If data privacy is a concern, be aware that using ClassWallet requires providing personal and financial information to the platform. Families who have significant concerns about this may want to weigh it in their overall EFA decision.
EFA Spending Versus Traditional Homeschool Curriculum Freedom
If your primary goal is curriculum flexibility and you want to purchase educational materials freely without a reimbursement approval process, the traditional RSA 193-A homeschool pathway may serve you better than the EFA program.
Under RSA 193-A, you choose your own curriculum with no state approval required and no spending account to navigate. You also retain access to public school extracurricular activities and athletics under RSA 193:1-c, which EFA students lose.
The EFA provides real funding — approximately $4,266 to $5,204 per student per year — but it comes with the ClassWallet approval layer and the sports access trade-off. Whether that trade-off is worth it depends on how you plan to use the funds and what your child needs.

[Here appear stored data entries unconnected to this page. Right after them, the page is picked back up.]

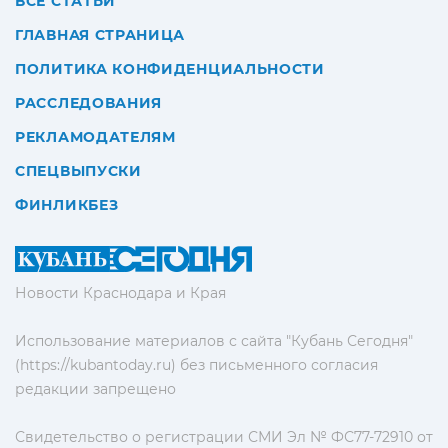
ВСЕ СТАТЬИ
ГЛАВНАЯ СТРАНИЦА
ПОЛИТИКА КОНФИДЕНЦИАЛЬНОСТИ
РАССЛЕДОВАНИЯ
РЕКЛАМОДАТЕЛЯМ
СПЕЦВЫПУСКИ
ФИНЛИКБЕЗ
Новости Краснодара и Края
Использование материалов с сайта "Кубань Сегодня"
(https://kubantoday.ru) без письменного согласия
редакции запрещено
Свидетельство о регистрации СМИ Эл № ФС77-72910 от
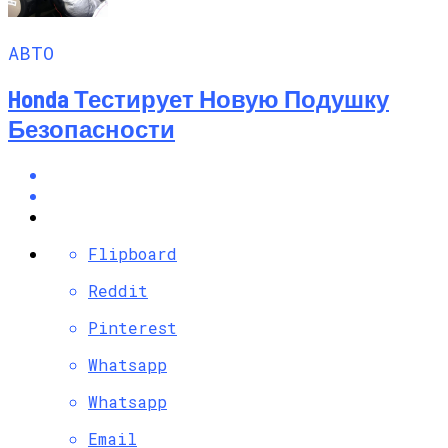
АВТО
Honda Тестирует Новую Подушку
Безопасности
Flipboard
Reddit
Pinterest
Whatsapp
Whatsapp
Email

If you are considering switching from public school to either the EFA program or traditional homeschooling, the withdrawal paperwork is the first step you need to get right. The New Hampshire Legal Withdrawal Blueprint covers the formal withdrawal letter requirements, timing, and documentation so you can transition cleanly.
Practical Tips for Using ClassWallet Effectively
Check the vendor directory before you enroll. If the vendors you plan to use are not in ClassWallet, know that going in rather than after you have committed.
Keep meticulous records. Save every receipt, invoice, and correspondence related to purchases. ClassWallet reimbursement requests that lack documentation are denied.
Plan around approval timelines. Do not make a large out-of-pocket purchase expecting same-week reimbursement. Budget for the possibility that review takes two to four weeks.
Understand the annual cycle. EFA funds are allocated per school year. Unused funds may carry over under certain conditions, but the rules around carryover are worth reviewing with CSFNH before assuming.
Contact CSFNH directly for edge cases. Children's Scholarship Fund NH administers the program and can clarify whether a specific expense or vendor qualifies before you make the purchase.
For families who have done this homework ahead of time, the EFA can be a genuinely useful funding source. The families who run into problems are almost always the ones who assumed the spending would be flexible and discovered the constraints only after enrolling.